Of the 17,000 members, 6,000 took a range of cognitive tests at age 16. We compared children from the same social backgrounds who achieved similar tested abilities at ages five and 10, and discovered that those who frequently read books at age 10 and more than once a week when they were 16 had higher test results than those who read less. In other words, reading for pleasure was linked to greater intellectual progress, both in vocabulary, spelling and mathematics. In fact, the impact was around four times greater than that of having a parent with a post-secondary degree.

Charles Murray’s recent book Coming Apart warned of an almost impenetrable learning barrier between America’s upper and lower classes, reinforced by parents with the aforementioned post-secondary degrees. Privileged academic elite, according to his studies, foster the greatest guarantee of student success. But what if there was a loophole in this exclusive cycle? If true, this study’s findings could help lessen the “education gap.” Students could transcend their expected learning ability simply by reading for fun.

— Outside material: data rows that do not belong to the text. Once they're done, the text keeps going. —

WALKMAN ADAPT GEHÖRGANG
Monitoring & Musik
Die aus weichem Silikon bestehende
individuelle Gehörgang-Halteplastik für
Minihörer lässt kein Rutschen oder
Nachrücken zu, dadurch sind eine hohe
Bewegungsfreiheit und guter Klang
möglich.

This emphasizes the importance of introducing children to books at a young age. But what of the child who clearly dislikes reading? Here are some ideas for softening children’s distaste for the subject:

Read Aloud
Reading aloud is especially beneficial to children who struggle with the written word, and may be helpful when transitioning from picture books to more complex chapter books. Reading aloud dramatizes the experience, and also helps foster auditory learning.

Go to the Library
At a local library, children can peruse and pick out books at their leisure. It makes reading an exciting discovery experience. Help children look for books that may relate to movies they’ve seen, like A Series of Unfortunate Events.

Enter Summer Reading Programs
For the competitive child, a summer reading program may increase book interest. These programs and competitions turn reading into more of a sport. Students cultivate a feeling of success by tracking their progress. And it always helps when there’s a prize involved.

Start With Comics
For other children, comic books (perhaps Calvin and Hobbes?) may help awaken a love of reading. Good storytelling can happen on the funny pages as well as within the novel.

Develop Incentives
Some children may find it difficult to step away from the computer or TV to read. But parents have found inventive ways to transcend this barrier: I’ve met some who trade reading time for computer or TV time. The amount of technology time they’re allowed directly correlates to the amount of time they’ve read that day. While some children may just continue to view this as drudgery, others may come to love reading for its own sake.

Reading cultivates mental sharpness in a variety of academic areas, as the British Cohort Study demonstrates. But reading also enhances a child’s creativity and awareness of the world. To transcend boxes of virtual and personal experience, to encounter another mind and another world, is an experience worth the effort – regardless of math and literacy scores.